Stored data
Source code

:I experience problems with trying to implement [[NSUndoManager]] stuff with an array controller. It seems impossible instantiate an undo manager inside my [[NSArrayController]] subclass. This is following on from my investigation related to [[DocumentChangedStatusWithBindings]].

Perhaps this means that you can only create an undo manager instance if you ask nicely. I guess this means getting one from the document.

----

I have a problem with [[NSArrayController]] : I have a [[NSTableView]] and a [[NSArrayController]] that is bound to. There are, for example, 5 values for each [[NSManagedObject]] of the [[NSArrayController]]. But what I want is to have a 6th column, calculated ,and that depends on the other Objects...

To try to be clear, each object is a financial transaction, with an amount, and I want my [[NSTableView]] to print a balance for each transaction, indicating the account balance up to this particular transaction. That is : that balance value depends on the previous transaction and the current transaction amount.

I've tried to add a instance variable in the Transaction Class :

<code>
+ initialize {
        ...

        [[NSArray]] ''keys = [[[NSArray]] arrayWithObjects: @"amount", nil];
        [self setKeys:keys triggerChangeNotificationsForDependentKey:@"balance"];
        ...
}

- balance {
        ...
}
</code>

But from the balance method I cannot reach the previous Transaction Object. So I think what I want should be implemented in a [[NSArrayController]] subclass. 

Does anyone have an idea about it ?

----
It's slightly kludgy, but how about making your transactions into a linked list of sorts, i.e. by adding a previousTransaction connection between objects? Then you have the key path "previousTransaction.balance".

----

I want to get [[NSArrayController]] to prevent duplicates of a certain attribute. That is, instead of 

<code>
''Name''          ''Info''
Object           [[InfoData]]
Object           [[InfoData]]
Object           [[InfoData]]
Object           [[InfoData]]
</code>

- **PROBLEM REQUIREMENTS**:
Output all of the lines above without altering anything in them.

- **EXERCISE SOLUTION**:
Source code

:I experience problems with trying to implement [[NSUndoManager]] stuff with an array controller. It seems impossible instantiate an undo manager inside my [[NSArrayController]] subclass. This is following on from my investigation related to [[DocumentChangedStatusWithBindings]].

Perhaps this means that you can only create an undo manager instance if you ask nicely. I guess this means getting one from the document.

----

I have a problem with [[NSArrayController]] : I have a [[NSTableView]] and a [[NSArrayController]] that is bound to. There are, for example, 5 values for each [[NSManagedObject]] of the [[NSArrayController]]. But what I want is to have a 6th column, calculated ,and that depends on the other Objects...

To try to be clear, each object is a financial transaction, with an amount, and I want my [[NSTableView]] to print a balance for each transaction, indicating the account balance up to this particular transaction. That is : that balance value depends on the previous transaction and the current transaction amount.

I've tried to add a instance variable in the Transaction Class :

<code>
+ initialize {
        ...

        [[NSArray]] ''keys = [[[NSArray]] arrayWithObjects: @"amount", nil];
        [self setKeys:keys triggerChangeNotificationsForDependentKey:@"balance"];
        ...
}

- balance {
        ...
}
</code>

But from the balance method I cannot reach the previous Transaction Object. So I think what I want should be implemented in a [[NSArrayController]] subclass. 

Does anyone have an idea about it ?

----
It's slightly kludgy, but how about making your transactions into a linked list of sorts, i.e. by adding a previousTransaction connection between objects? Then you have the key path "previousTransaction.balance".

----

I want to get [[NSArrayController]] to prevent duplicates of a certain attribute. That is, instead of 

<code>
''Name''          ''Info''
Object           [[InfoData]]
Object           [[InfoData]]
Object           [[InfoData]]
Object           [[InfoData]]
</code>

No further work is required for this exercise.